Two, the ECB lowered its inflation forecast to 1.4% from 1.5%. EUR bulls will be looking for an inflation target of 2%, which would meet the conditions for an interest rate hike.

John Hallahan
Business Development Manager

So far, today’s been a stellar day for cable. GBP/USD is on its way to breach 1.39 — the highest it’s been this month. This is partly down to pound strength and partly down to dollar weakness.

On the GBP side, Andrew Bailey’s somewhat out-of-the-blue announcement yesterday seemed to verify expectations that the BoE will raise interest rates in the first half of 2022.

On the topic of whether the UK economic rebound has met the required conditions to raise rates, Bailey announced that the Monetary Policy Committee was split down the middle (four votes on either side). Compared to MPC meetings in August, this is bullish news for GBP.

Meanwhile, renewed risk-on attitudes in global sentiment have been weighing heavy on the safe-haven dollar.

The markets will be looking at US PPI data today and hints of tapering from the Fed for forward guidance as to where the dollar can go from here.

Harrison Hickey
Business Development Manager

There’s no denying it, UK Covid cases are seriously on the rise — 272,334 new positive tests in the last seven days.

It’s debatable what impact this will have on the UK’s economic rebound.

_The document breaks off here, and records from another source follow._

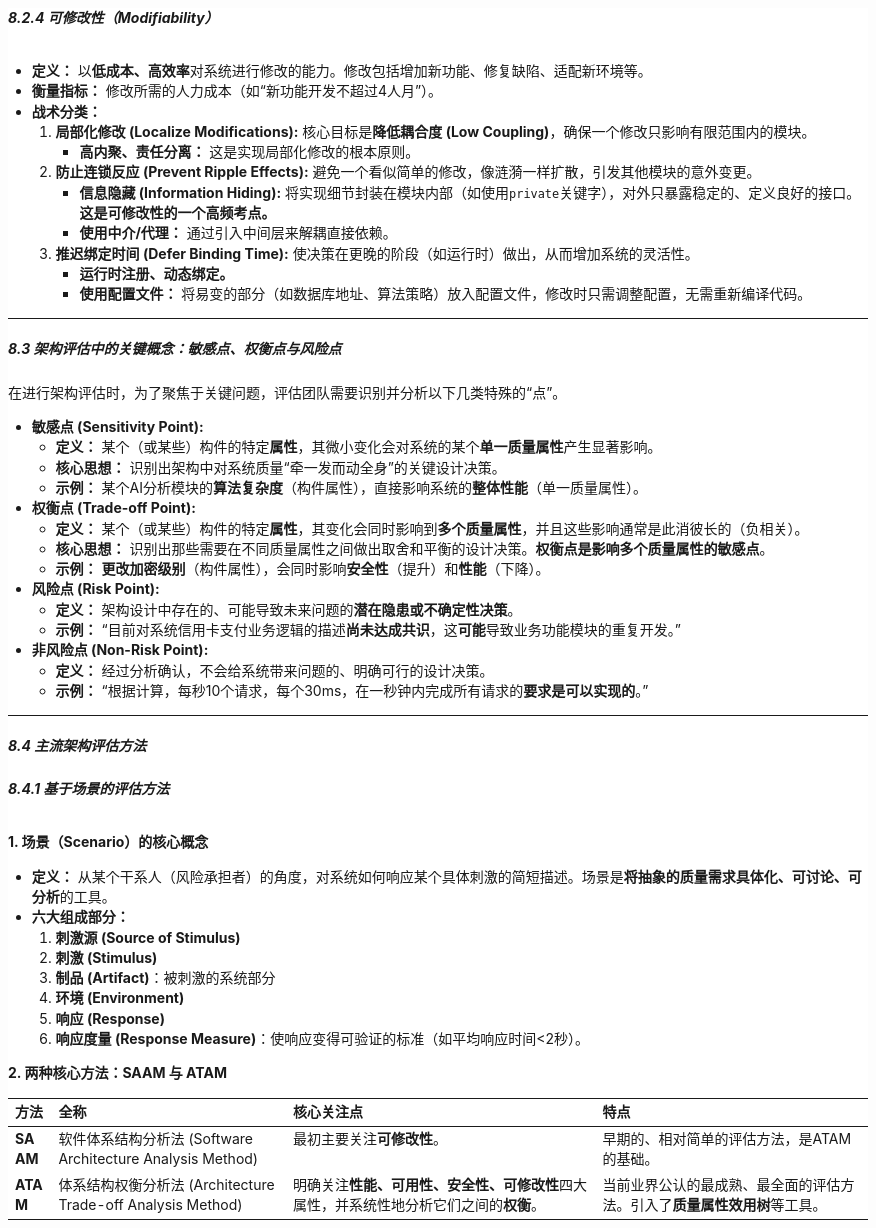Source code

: ###### **8.2.4 可修改性（Modifiability）**

*   **定义：** 以**低成本、高效率**对系统进行修改的能力。修改包括增加新功能、修复缺陷、适配新环境等。
*   **衡量指标：** 修改所需的人力成本（如“新功能开发不超过4人月”）。
*   **战术分类：**
    1.  **局部化修改 (Localize Modifications):** 核心目标是**降低耦合度 (Low Coupling)**，确保一个修改只影响有限范围内的模块。
        *   **高内聚、责任分离：** 这是实现局部化修改的根本原则。
    2.  **防止连锁反应 (Prevent Ripple Effects):** 避免一个看似简单的修改，像涟漪一样扩散，引发其他模块的意外变更。
        *   **信息隐藏 (Information Hiding):** 将实现细节封装在模块内部（如使用`private`关键字），对外只暴露稳定的、定义良好的接口。**这是可修改性的一个高频考点。**
        *   **使用中介/代理：** 通过引入中间层来解耦直接依赖。
    3.  **推迟绑定时间 (Defer Binding Time):** 使决策在更晚的阶段（如运行时）做出，从而增加系统的灵活性。
        *   **运行时注册、动态绑定。**
        *   **使用配置文件：** 将易变的部分（如数据库地址、算法策略）放入配置文件，修改时只需调整配置，无需重新编译代码。

---

##### **8.3 架构评估中的关键概念：敏感点、权衡点与风险点**

在进行架构评估时，为了聚焦于关键问题，评估团队需要识别并分析以下几类特殊的“点”。

*   **敏感点 (Sensitivity Point):**
    *   **定义：** 某个（或某些）构件的特定**属性**，其微小变化会对系统的某个**单一质量属性**产生显著影响。
    *   **核心思想：** 识别出架构中对系统质量“牵一发而动全身”的关键设计决策。
    *   **示例：** 某个AI分析模块的**算法复杂度**（构件属性），直接影响系统的**整体性能**（单一质量属性）。
*   **权衡点 (Trade-off Point):**
    *   **定义：** 某个（或某些）构件的特定**属性**，其变化会同时影响到**多个质量属性**，并且这些影响通常是此消彼长的（负相关）。
    *   **核心思想：** 识别出那些需要在不同质量属性之间做出取舍和平衡的设计决策。**权衡点是影响多个质量属性的敏感点**。
    *   **示例：** **更改加密级别**（构件属性），会同时影响**安全性**（提升）和**性能**（下降）。
*   **风险点 (Risk Point):**
    *   **定义：** 架构设计中存在的、可能导致未来问题的**潜在隐患或不确定性决策**。
    *   **示例：** “目前对系统信用卡支付业务逻辑的描述**尚未达成共识**，这**可能**导致业务功能模块的重复开发。”
*   **非风险点 (Non-Risk Point):**
    *   **定义：** 经过分析确认，不会给系统带来问题的、明确可行的设计决策。
    *   **示例：** “根据计算，每秒10个请求，每个30ms，在一秒钟内完成所有请求的**要求是可以实现的**。”

---

##### **8.4 主流架构评估方法**

###### **8.4.1 基于场景的评估方法**

**1. 场景（Scenario）的核心概念**
*   **定义：** 从某个干系人（风险承担者）的角度，对系统如何响应某个具体刺激的简短描述。场景是**将抽象的质量需求具体化、可讨论、可分析**的工具。
*   **六大组成部分：**
    1.  **刺激源 (Source of Stimulus)**
    2.  **刺激 (Stimulus)**
    3.  **制品 (Artifact)**：被刺激的系统部分
    4.  **环境 (Environment)**
    5.  **响应 (Response)**
    6.  **响应度量 (Response Measure)**：使响应变得可验证的标准（如平均响应时间<2秒）。

**2. 两种核心方法：SAAM 与 ATAM**

| **方法** | **全称** | **核心关注点** | **特点** |
| :--- | :--- | :--- | :--- |
| **SAAM** | 软件体系结构分析法 (Software Architecture Analysis Method) | 最初主要关注**可修改性**。 | 早期的、相对简单的评估方法，是ATAM的基础。 |
| **ATAM** | 体系结构权衡分析法 (Architecture Trade-off Analysis Method) | 明确关注**性能、可用性、安全性、可修改性**四大属性，并系统性地分析它们之间的**权衡**。 | 当前业界公认的最成熟、最全面的评估方法。引入了**质量属性效用树**等工具。 |
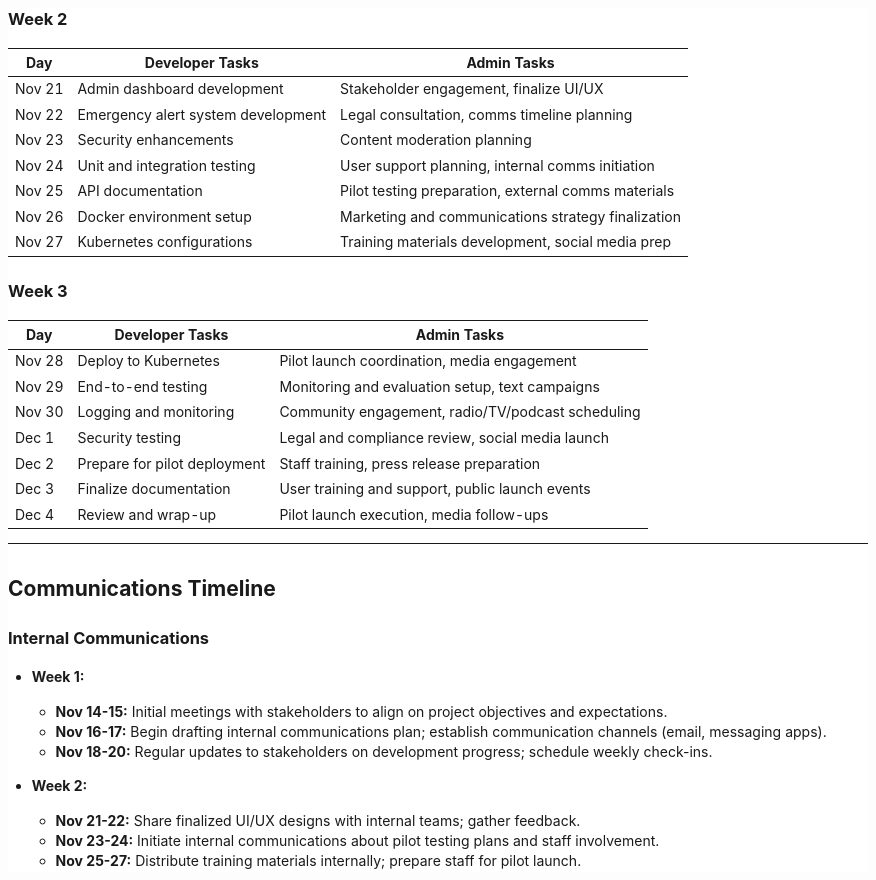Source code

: ### **Week 2**

| Day       | Developer Tasks                             | Admin Tasks                                        |
|-----------|---------------------------------------------|----------------------------------------------------|
| Nov 21    | Admin dashboard development                 | Stakeholder engagement, finalize UI/UX             |
| Nov 22    | Emergency alert system development          | Legal consultation, comms timeline planning        |
| Nov 23    | Security enhancements                       | Content moderation planning                        |
| Nov 24    | Unit and integration testing                | User support planning, internal comms initiation   |
| Nov 25    | API documentation                           | Pilot testing preparation, external comms materials |
| Nov 26    | Docker environment setup                    | Marketing and communications strategy finalization |
| Nov 27    | Kubernetes configurations                   | Training materials development, social media prep  |

### **Week 3**

| Day       | Developer Tasks                             | Admin Tasks                                        |
|-----------|---------------------------------------------|----------------------------------------------------|
| Nov 28    | Deploy to Kubernetes                        | Pilot launch coordination, media engagement        |
| Nov 29    | End-to-end testing                          | Monitoring and evaluation setup, text campaigns    |
| Nov 30    | Logging and monitoring                      | Community engagement, radio/TV/podcast scheduling  |
| Dec 1     | Security testing                            | Legal and compliance review, social media launch   |
| Dec 2     | Prepare for pilot deployment                | Staff training, press release preparation          |
| Dec 3     | Finalize documentation                      | User training and support, public launch events    |
| Dec 4     | Review and wrap-up                          | Pilot launch execution, media follow-ups           |

---

## **Communications Timeline**

### **Internal Communications**

- **Week 1:**
  - **Nov 14-15:** Initial meetings with stakeholders to align on project objectives and expectations.
  - **Nov 16-17:** Begin drafting internal communications plan; establish communication channels (email, messaging apps).
  - **Nov 18-20:** Regular updates to stakeholders on development progress; schedule weekly check-ins.

- **Week 2:**
  - **Nov 21-22:** Share finalized UI/UX designs with internal teams; gather feedback.
  - **Nov 23-24:** Initiate internal communications about pilot testing plans and staff involvement.
  - **Nov 25-27:** Distribute training materials internally; prepare staff for pilot launch.
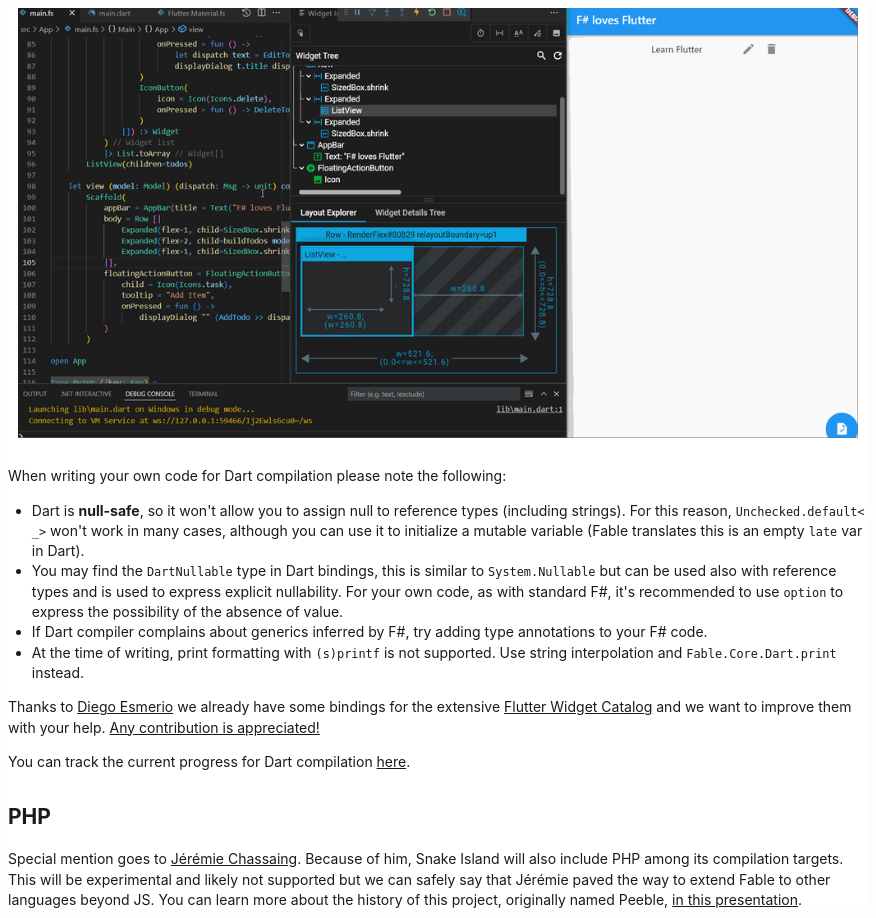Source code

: <img src="./flutter.gif" style="max-width: 60rem; margin: 2rem auto; display: block;" />

When writing your own code for Dart compilation please note the following:

- Dart is **null-safe**, so it won't allow you to assign null to reference types (including strings). For this reason, `Unchecked.default<_>` won't work in many cases, although you can use it to initialize a mutable variable (Fable translates this is an empty `late` var in Dart).
- You may find the `DartNullable` type in Dart bindings, this is similar to `System.Nullable` but can be used also with reference types and is used to express explicit nullability. For your own code, as with standard F#, it's recommended to use `option` to express the possibility of the absence of value. 
- If Dart compiler complains about generics inferred by F#, try adding type annotations to your F# code.
- At the time of writing, print formatting with `(s)printf` is not supported. Use string interpolation and `Fable.Core.Dart.print` instead.

Thanks to [Diego Esmerio](https://github.com/Nhowka) we already have some bindings for the extensive [Flutter Widget Catalog](https://docs.flutter.dev/development/ui/widgets) and we want to improve them with your help. [Any contribution is appreciated!](https://github.com/fable-compiler/Fable/issues/2878)

You can track the current progress for Dart compilation [here](https://github.com/fable-compiler/Fable/issues/2877).

## PHP

Special mention goes to [Jérémie Chassaing](https://github.com/thinkbeforecoding). Because of him, Snake Island will also include PHP among its compilation targets. This will be experimental and likely not supported but we can safely say that Jérémie paved the way to extend Fable to other languages beyond JS. You can learn more about the history of this project, originally named Peeble, [in this presentation](https://skillsmatter.com/skillscasts/14886-peeble-an-f-sharp-php-transpiler).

In one sense, the economy may be able to shrug off the worrying stats. Now, with the pingdemic over, people are able to go to work and spend money without the threat of self-isolation.

Indeed, Barclaycard reported a 15.4% increase in consumer spending in August compared with the same time in 2019. Such data suggests that there’s still an appetite for consumer confidence.

Other economists are suggesting that as cases rise, the risk of catching Covid could dissuade some consumers from going out. Even if you’re double jabbed, contracting the virus is not a good time — I can tell you that.

Add to this the ongoing supply chain issues and it’s clear that the UK economy is at risk of slowing down.

This is crucial news for the foreign exchange markets, and GBP in particular. The Bank of England’s decision to raise interest rates hinges on the UK economy’s health. By extension, so does sterling’s performance.